The only sightseeing we did was to go to the memorial for Dr Kwame Nkrumah, the former socialist president of Ghana who was deposed and ended up dying in Guinea after being co-president of that country.  We also made it to the national museum which had some interesting drums and textiles but was mainly interesting for its new music exhibition which had a couple of videos, one on hip-life, a Ghanaian brand of music most similar to big band which has been mixed with hip-hop in recent years.  They also had a video showing a pidgin musical, which was actually a hip-hop opera called Cov ov Moni.  Check it out on YouTube or buy the soundtrack.

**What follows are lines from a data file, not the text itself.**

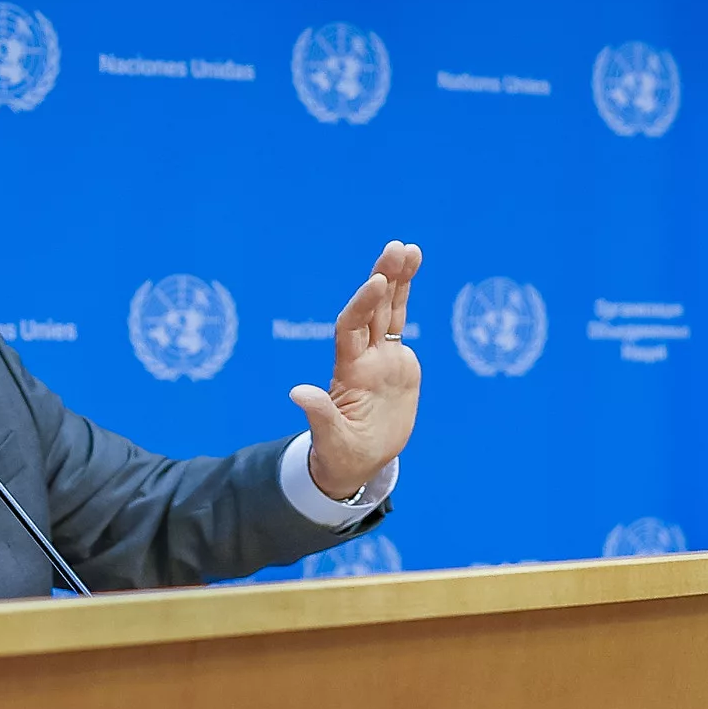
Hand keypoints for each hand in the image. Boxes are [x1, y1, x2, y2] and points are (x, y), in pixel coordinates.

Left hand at [290, 241, 422, 499]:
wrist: (358, 460)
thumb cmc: (340, 454)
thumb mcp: (331, 439)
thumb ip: (319, 415)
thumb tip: (297, 393)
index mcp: (349, 371)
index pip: (353, 329)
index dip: (363, 304)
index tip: (377, 282)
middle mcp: (363, 357)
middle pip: (372, 309)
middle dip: (384, 278)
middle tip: (396, 248)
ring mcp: (380, 356)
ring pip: (387, 309)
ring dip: (396, 278)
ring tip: (408, 249)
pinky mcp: (396, 361)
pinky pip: (398, 321)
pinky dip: (404, 295)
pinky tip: (411, 268)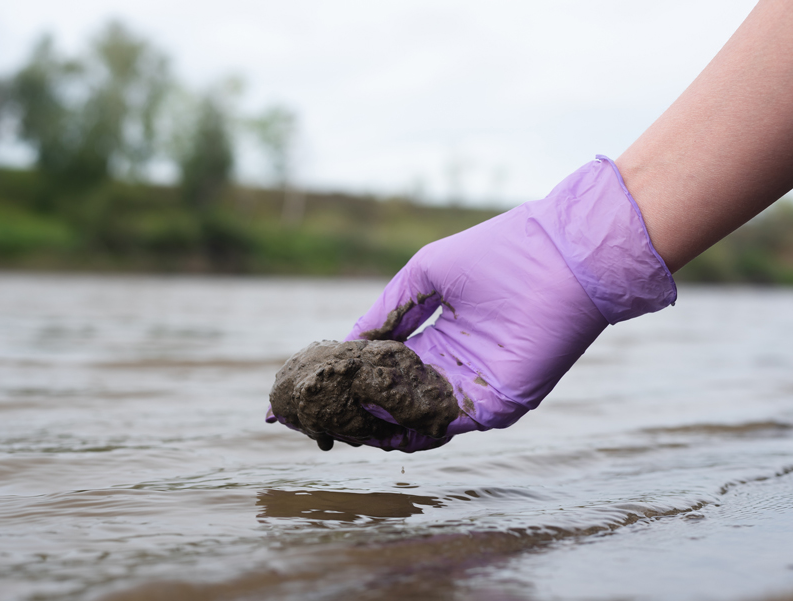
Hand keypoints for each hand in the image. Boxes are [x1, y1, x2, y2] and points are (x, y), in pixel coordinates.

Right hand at [268, 156, 675, 450]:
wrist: (563, 256)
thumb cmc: (498, 253)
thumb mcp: (425, 275)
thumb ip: (388, 311)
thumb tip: (346, 342)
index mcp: (436, 336)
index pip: (382, 366)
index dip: (344, 375)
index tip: (305, 384)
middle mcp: (450, 367)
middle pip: (391, 398)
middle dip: (350, 408)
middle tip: (308, 416)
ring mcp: (471, 388)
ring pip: (412, 419)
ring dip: (372, 425)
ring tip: (331, 424)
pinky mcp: (494, 405)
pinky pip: (444, 427)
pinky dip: (407, 430)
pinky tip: (372, 427)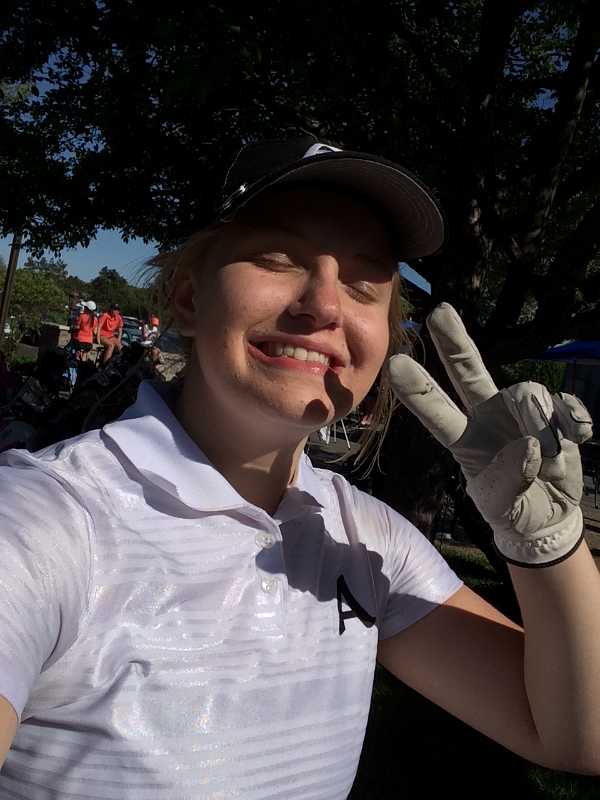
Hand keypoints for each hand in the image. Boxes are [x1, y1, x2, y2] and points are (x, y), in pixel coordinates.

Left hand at [388, 303, 592, 566]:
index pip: (436, 411)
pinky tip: (578, 438)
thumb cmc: (513, 509)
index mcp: (464, 439)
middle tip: (439, 312)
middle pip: (469, 371)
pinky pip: (565, 404)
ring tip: (550, 458)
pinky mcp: (555, 415)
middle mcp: (488, 416)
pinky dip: (573, 421)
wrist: (548, 517)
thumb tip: (529, 447)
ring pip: (528, 393)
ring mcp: (521, 413)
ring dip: (541, 425)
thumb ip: (510, 481)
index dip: (418, 390)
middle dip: (454, 342)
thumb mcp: (502, 506)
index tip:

In between the memorial and the museum we walked through the big open air market in town.  In was complete chaos as vendors crowded the footpath with their pile of shows or bowls full of live enormous snails (hopefully not the ones that give you bilharzia and kidney failure but we weren’t going to be the guinea pigs for that).  We saw a photo of the same street a couple of days later on the frontpage of the paper and if possible the crowds became even worse in the days before Christmas.  It looked more like a mosh pit than a market with cars trying to force their way through the crowds.

We went for a traditional pre-Christmas trip to the mall while we were waiting for our Benin visa to be ready.  It is a new mall on the northern outskirts of the city where the burgeoning middle class hang out and the suburbs stretch to the horizon.  It was odd to see shelves full of whitening cream in the pharmacy.  I guess everyone just wants olive coloured skin.  Guiness have the Ghana soft drink and beer market totally sewn up, lord knows how.  They even make a popular non-alcoholic malt drink which tastes a bit like sweet weetbix mush.  We got a hit of carols, stocked up on mince pies and were on our way down the coast for a ten day break by the beach.